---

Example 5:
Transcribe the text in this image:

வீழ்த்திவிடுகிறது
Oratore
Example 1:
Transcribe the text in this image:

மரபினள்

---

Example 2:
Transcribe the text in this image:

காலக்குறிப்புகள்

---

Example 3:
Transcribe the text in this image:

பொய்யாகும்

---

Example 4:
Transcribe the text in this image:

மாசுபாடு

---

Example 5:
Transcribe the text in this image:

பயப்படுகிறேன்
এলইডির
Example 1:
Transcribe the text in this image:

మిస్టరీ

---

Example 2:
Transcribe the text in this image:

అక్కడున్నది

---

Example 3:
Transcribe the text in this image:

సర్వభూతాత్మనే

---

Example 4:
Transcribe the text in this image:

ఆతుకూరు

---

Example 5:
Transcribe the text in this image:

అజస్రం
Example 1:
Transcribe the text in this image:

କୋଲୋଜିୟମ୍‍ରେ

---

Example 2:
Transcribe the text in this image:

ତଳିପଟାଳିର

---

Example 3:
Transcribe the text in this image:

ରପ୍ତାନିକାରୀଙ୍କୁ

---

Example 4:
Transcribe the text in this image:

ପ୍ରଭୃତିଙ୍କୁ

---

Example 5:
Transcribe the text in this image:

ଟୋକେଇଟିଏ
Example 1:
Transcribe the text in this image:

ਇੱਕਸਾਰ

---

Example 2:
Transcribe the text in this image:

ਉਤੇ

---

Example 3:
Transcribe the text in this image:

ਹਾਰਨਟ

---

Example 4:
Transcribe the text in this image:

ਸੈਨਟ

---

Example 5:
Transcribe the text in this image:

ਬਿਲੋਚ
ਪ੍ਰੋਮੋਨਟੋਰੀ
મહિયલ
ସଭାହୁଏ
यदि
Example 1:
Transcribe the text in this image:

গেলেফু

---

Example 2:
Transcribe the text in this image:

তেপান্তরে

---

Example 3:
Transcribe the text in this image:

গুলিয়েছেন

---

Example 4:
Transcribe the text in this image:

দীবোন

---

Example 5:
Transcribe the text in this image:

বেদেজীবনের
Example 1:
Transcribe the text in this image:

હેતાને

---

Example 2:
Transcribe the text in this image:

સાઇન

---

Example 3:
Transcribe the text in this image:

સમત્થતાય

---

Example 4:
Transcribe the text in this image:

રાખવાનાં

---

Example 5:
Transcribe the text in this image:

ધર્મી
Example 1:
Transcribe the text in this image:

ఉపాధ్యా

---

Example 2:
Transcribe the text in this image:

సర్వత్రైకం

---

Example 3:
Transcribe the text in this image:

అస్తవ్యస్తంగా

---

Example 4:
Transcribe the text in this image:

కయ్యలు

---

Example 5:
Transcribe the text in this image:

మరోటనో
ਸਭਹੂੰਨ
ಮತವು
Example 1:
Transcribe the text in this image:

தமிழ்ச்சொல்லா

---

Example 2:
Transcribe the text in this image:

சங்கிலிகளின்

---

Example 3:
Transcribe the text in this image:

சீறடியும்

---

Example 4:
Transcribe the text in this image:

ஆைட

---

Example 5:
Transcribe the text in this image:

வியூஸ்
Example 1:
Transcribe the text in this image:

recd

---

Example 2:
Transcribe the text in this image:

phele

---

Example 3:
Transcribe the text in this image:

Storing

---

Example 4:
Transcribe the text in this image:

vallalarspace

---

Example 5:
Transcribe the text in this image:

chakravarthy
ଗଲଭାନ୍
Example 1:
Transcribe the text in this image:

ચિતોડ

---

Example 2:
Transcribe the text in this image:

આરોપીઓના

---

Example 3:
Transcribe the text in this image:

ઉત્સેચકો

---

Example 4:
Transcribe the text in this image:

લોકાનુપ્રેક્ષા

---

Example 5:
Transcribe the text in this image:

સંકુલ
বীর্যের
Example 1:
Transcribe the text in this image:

Problem to work on:
Set down the complete listing once more, exactly as it appears.

Written answer:
---

Example 5:
Transcribe the text in this image:

வீழ்த்திவிடுகிறது
Oratore
Example 1:
Transcribe the text in this image:

மரபினள்

---

Example 2:
Transcribe the text in this image:

காலக்குறிப்புகள்

---

Example 3:
Transcribe the text in this image:

பொய்யாகும்

---

Example 4:
Transcribe the text in this image:

மாசுபாடு

---

Example 5:
Transcribe the text in this image:

பயப்படுகிறேன்
এলইডির
Example 1:
Transcribe the text in this image:

మిస్టరీ

---

Example 2:
Transcribe the text in this image:

అక్కడున్నది

---

Example 3:
Transcribe the text in this image:

సర్వభూతాత్మనే

---

Example 4:
Transcribe the text in this image:

ఆతుకూరు

---

Example 5:
Transcribe the text in this image:

అజస్రం
Example 1:
Transcribe the text in this image:

କୋଲୋଜିୟମ୍‍ରେ

---

Example 2:
Transcribe the text in this image:

ତଳିପଟାଳିର

---

Example 3:
Transcribe the text in this image:

ରପ୍ତାନିକାରୀଙ୍କୁ

---

Example 4:
Transcribe the text in this image:

ପ୍ରଭୃତିଙ୍କୁ

---

Example 5:
Transcribe the text in this image:

ଟୋକେଇଟିଏ
Example 1:
Transcribe the text in this image:

ਇੱਕਸਾਰ

---

Example 2:
Transcribe the text in this image:

ਉਤੇ

---

Example 3:
Transcribe the text in this image:

ਹਾਰਨਟ

---

Example 4:
Transcribe the text in this image:

ਸੈਨਟ

---

Example 5:
Transcribe the text in this image:

ਬਿਲੋਚ
ਪ੍ਰੋਮੋਨਟੋਰੀ
મહિયલ
ସଭାହୁଏ
यदि
Example 1:
Transcribe the text in this image:

গেলেফু

---

Example 2:
Transcribe the text in this image:

তেপান্তরে

---

Example 3:
Transcribe the text in this image:

গুলিয়েছেন

---

Example 4:
Transcribe the text in this image:

দীবোন

---

Example 5:
Transcribe the text in this image:

বেদেজীবনের
Example 1:
Transcribe the text in this image:

હેતાને

---

Example 2:
Transcribe the text in this image:

સાઇન

---

Example 3:
Transcribe the text in this image:

સમત્થતાય

---

Example 4:
Transcribe the text in this image:

રાખવાનાં

---

Example 5:
Transcribe the text in this image:

ધર્મી
Example 1:
Transcribe the text in this image:

ఉపాధ్యా

---

Example 2:
Transcribe the text in this image:

సర్వత్రైకం

---

Example 3:
Transcribe the text in this image:

అస్తవ్యస్తంగా

---

Example 4:
Transcribe the text in this image:

కయ్యలు

---

Example 5:
Transcribe the text in this image:

మరోటనో
ਸਭਹੂੰਨ
ಮತವು
Example 1:
Transcribe the text in this image:

தமிழ்ச்சொல்லா

---

Example 2:
Transcribe the text in this image:

சங்கிலிகளின்

---

Example 3:
Transcribe the text in this image:

சீறடியும்

---

Example 4:
Transcribe the text in this image:

ஆைட

---

Example 5:
Transcribe the text in this image:

வியூஸ்
Example 1:
Transcribe the text in this image:

recd

---

Example 2:
Transcribe the text in this image:

phele

---

Example 3:
Transcribe the text in this image:

Storing

---

Example 4:
Transcribe the text in this image:

vallalarspace

---

Example 5:
Transcribe the text in this image:

chakravarthy
ଗଲଭାନ୍
Example 1:
Transcribe the text in this image:

ચિતોડ

---

Example 2:
Transcribe the text in this image:

આરોપીઓના

---

Example 3:
Transcribe the text in this image:

ઉત્સેચકો

---

Example 4:
Transcribe the text in this image:

લોકાનુપ્રેક્ષા

---

Example 5:
Transcribe the text in this image:

સંકુલ
বীর্যের
Example 1:
Transcribe the text in this image:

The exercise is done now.